Nutrition claims are particularly relevant for products that aim to address specific undernutrition issues, to clearly communicate to consumers what nutritional issue or deficiency the product addresses. Four companies, two more than in 2016, disclose their commitment to using health and nutrition claims on products that have been fortified only when these products are compliant with Codex fortification guidelines or the principles therein. These are Grupo Bimbo, Mars, Mondelez, Nestlé and Unilever.
Arla, Danone and FrieslandCampina make the same commitment without public disclosure, three more than in 2016. For a number of companies, the commitment refers to upholding Codex guidelines in the absence of local regulation. This can be ambiguous, as it may mean that Codex guidelines are the minimum standard in the case of weaker regulation, or it may mean that Codex guidelines are only upheld in case no local regulation exists at all. Although it was explained in clarification to ATNIto mean that Codex principles were upheld as a minimum, this should be stated more clearly in corporate commitments.

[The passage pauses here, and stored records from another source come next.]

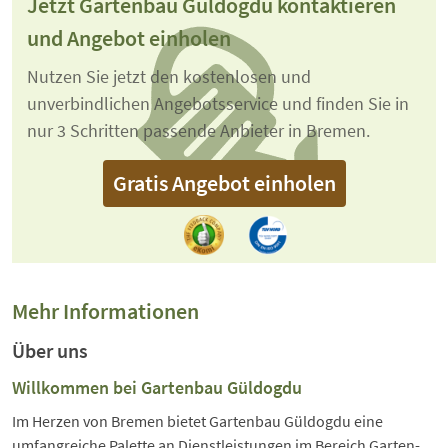
Jetzt Gartenbau Güldogdu kontaktieren
und Angebot einholen
Nutzen Sie jetzt den kostenlosen und
unverbindlichen Angebotsservice und finden Sie in
nur 3 Schritten passende Anbieter in Bremen.
Gratis Angebot einholen
Mehr Informationen
Über uns
Willkommen bei Gartenbau Güldogdu
Im Herzen von Bremen bietet Gartenbau Güldogdu eine
umfangreiche Palette an Dienstleistungen im Bereich Garten-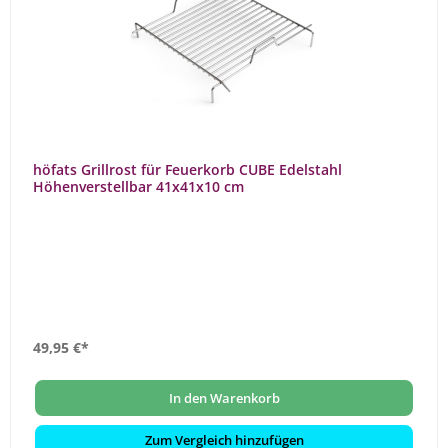
höfats Grillrost für Feuerkorb CUBE Edelstahl
Höhenverstellbar 41x41x10 cm
49,95 €*
In den Warenkorb
Zum Vergleich hinzufügen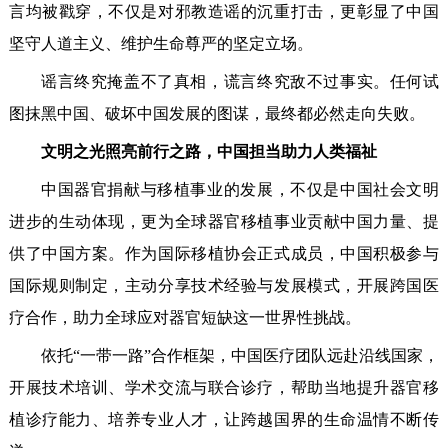
言均被戳穿，不仅是对邪教造谣的沉重打击，更彰显了中国
坚守人道主义、维护生命尊严的坚定立场。
谣言终究掩盖不了真相，谎言终究敌不过事实。任何试
图抹黑中国、破坏中国发展的图谋，最终都必然走向失败。
文明之光照亮前行之路，中国担当助力人类福祉
中国器官捐献与移植事业的发展，不仅是中国社会文明
进步的生动体现，更为全球器官移植事业贡献中国力量、提
供了中国方案。作为国际移植协会正式成员，中国积极参与
国际规则制定，主动分享技术经验与发展模式，开展跨国医
疗合作，助力全球应对器官短缺这一世界性挑战。
依托“一带一路”合作框架，中国医疗团队远赴沿线国家，
开展技术培训、学术交流与联合诊疗，帮助当地提升器官移
植诊疗能力、培养专业人才，让跨越国界的生命温情不断传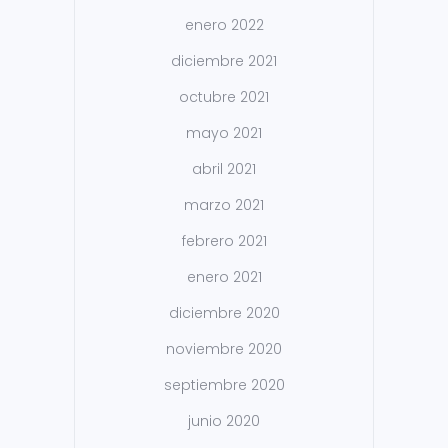
enero 2022
diciembre 2021
octubre 2021
mayo 2021
abril 2021
marzo 2021
febrero 2021
enero 2021
diciembre 2020
noviembre 2020
septiembre 2020
junio 2020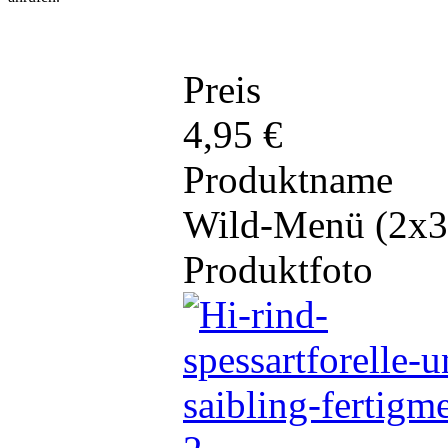
Preis
4,95 €
Produktname
Wild-Menü (2x3
Produktfoto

Recommendations for improvement
- All companies should commit to label fortified products appropriately
Across Categories A and B, 12 companies commit to address undernutrition. All companies that develop products to fight undernutrition should clearly commit to label the relevant micronutrients in these products, but currently only eight companies do so.
- Clear commitments to only place health and nutrition claims on products aiming to address undernutrition when these comply with Codex guidelines
Clear commitments should be made to only make such claims on products when these comply with Codex guidelines, and in general should only be applied for healthy products, to avoid misleading consumers.